Downtown Pensacola has had a renaissance since the Community Maritime Park was completed. The private sector has invested in Palafox Street, and another $100-millions worth of projects is being considered. The key to their completion will be infrastructure—particularly stormwater management and parking.

The Corrine Jones pond project will make a difference, but the city still needs a solution for the Long Hollow Stormwater Pond that flooded the surrounding neighborhoods in 2012 and most of downtown Pensacola in 2014.

Parking may not be an issue today, but it will be very soon. Develpment is gradually being replacing downtown’s parking prairies. The new downtown hotel, Bear Levin Studer YMCA, Daily Convo apartment complex and the Vince Whibbs, Sr. Community Maritime Park need structured parking.

I’ve talked with several urban planners about downtown Pensacola. Most said that the retail and commercial development usually follow an influx of residential developments. Warehouses are converted into affordable loft apartments. Old houses are renovated. Retailers see an opportunity and open locations nearby. Banks, attorneys, stockbrokers soon open offices, too.

Downtown Pensacola has done it backward. The retail shops, restaurants, bars and other commercial spaces have led the wave of redevelopment since 2011, and now they need more residents living within walking distance to sustain their businesses.

Those residents need to be diverse—retirees, empty-nesters, Millennials, business owners, professionals, and office and retail workers. To achieve that diversity, the rents and purchase prices must have a wide range. Luxury condominiums and million-dollar homes are nice, but few can afford them.

Studer Properties has a waiting list of over 500 people for its proposed apartment project on Romana and Jefferson streets, so we know there is a demand for downtown housing if the price points are affordable. The hold-up is how to build a parking garage and key the rents in the necessary range.

I don’t know if state lawmakers will work out a solution to extend Economic Development Ad Valorem Tax Exemptions (EDATE), but that may only help the Studer project.  What about other developers who seek to build housing downtown with a similar range of rental rates?

That is the challenge for Mayor Ashton Hayward and the Pensacola City Council. The best solution may not be to develop unique incentive packages for each developer because that will lead to favoritism. Only those who are liked by city hall will get them.

No, the solution is to focus on infrastructure—stormwater drainage and parking. If done properly, the playing field will be open for all to develop their projects and for the public to enjoy.

• **WRITTEN INSTRUCTION**:
Repeat word for word the part of the piece on downtown Pensacola that begins at the words "Studer Properties has" and stops after "will get them.". The data that comes next is separate material with no tie to the piece on downtown Pensacola.

• **Stored entries**:

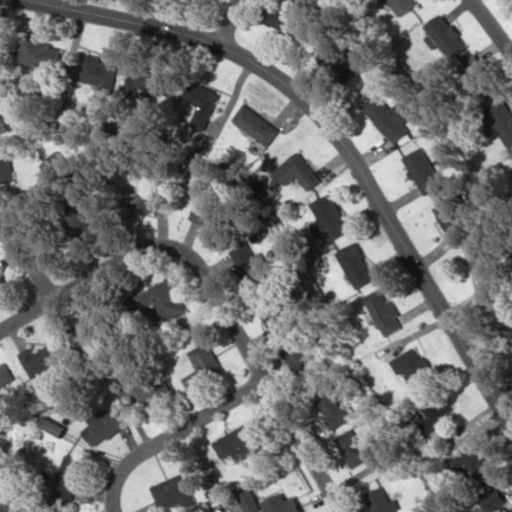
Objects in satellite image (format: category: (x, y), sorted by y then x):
building: (403, 5)
building: (285, 15)
road: (229, 23)
road: (491, 29)
building: (447, 35)
building: (37, 52)
building: (98, 70)
building: (478, 75)
building: (203, 105)
building: (502, 118)
building: (256, 124)
road: (335, 133)
building: (5, 165)
building: (56, 166)
building: (424, 170)
building: (298, 171)
building: (147, 201)
building: (210, 215)
building: (332, 216)
building: (453, 218)
building: (88, 227)
road: (30, 260)
building: (358, 264)
building: (250, 265)
building: (484, 268)
building: (2, 281)
road: (213, 289)
building: (168, 297)
building: (383, 312)
building: (90, 327)
building: (511, 327)
building: (299, 357)
building: (42, 358)
building: (203, 364)
building: (413, 365)
building: (5, 375)
building: (153, 396)
road: (504, 397)
building: (335, 406)
building: (437, 412)
building: (104, 425)
road: (172, 433)
building: (240, 442)
building: (473, 464)
building: (69, 476)
building: (174, 492)
building: (382, 500)
building: (251, 501)
building: (495, 501)
building: (282, 504)
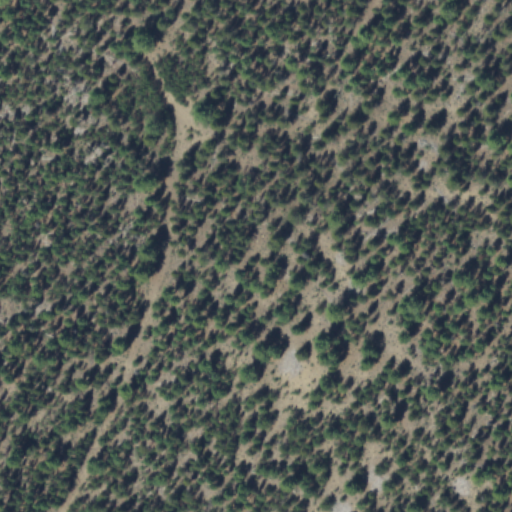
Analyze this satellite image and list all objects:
road: (198, 232)
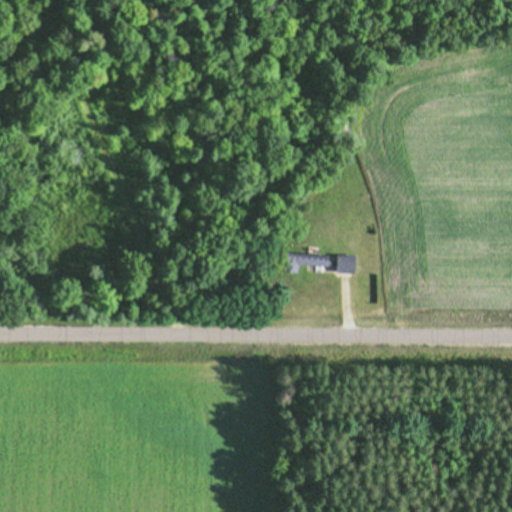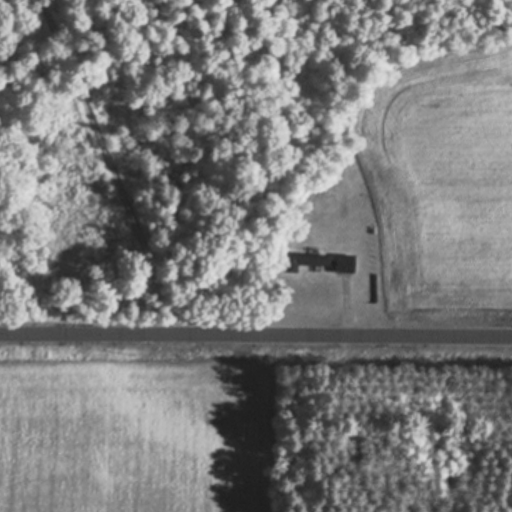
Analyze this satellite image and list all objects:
road: (109, 169)
building: (315, 260)
road: (255, 337)
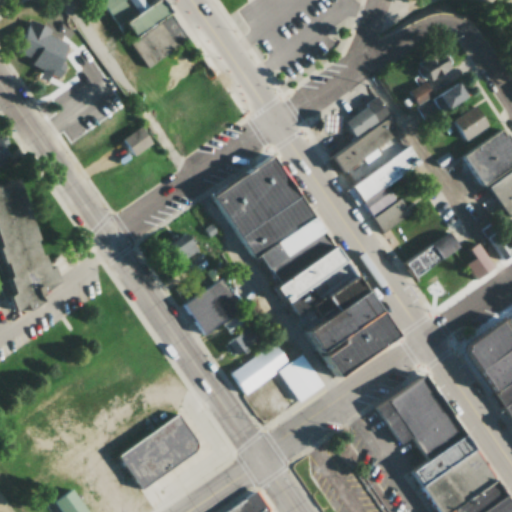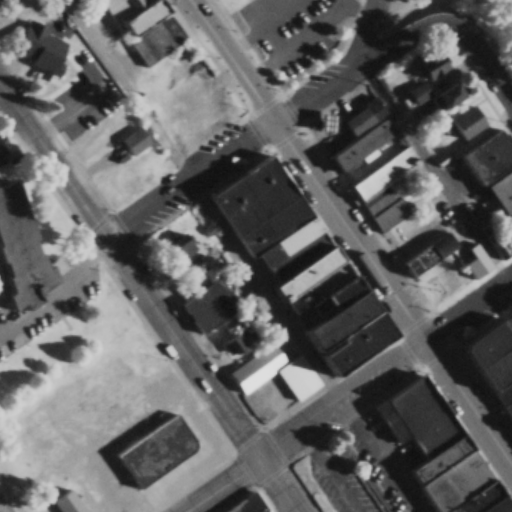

• **SOLUTION TO THE EXERCISE**:
Studer Properties has a waiting list of over 500 people for its proposed apartment project on Romana and Jefferson streets, so we know there is a demand for downtown housing if the price points are affordable. The hold-up is how to build a parking garage and key the rents in the necessary range.

I don’t know if state lawmakers will work out a solution to extend Economic Development Ad Valorem Tax Exemptions (EDATE), but that may only help the Studer project.  What about other developers who seek to build housing downtown with a similar range of rental rates?

That is the challenge for Mayor Ashton Hayward and the Pensacola City Council. The best solution may not be to develop unique incentive packages for each developer because that will lead to favoritism. Only those who are liked by city hall will get them.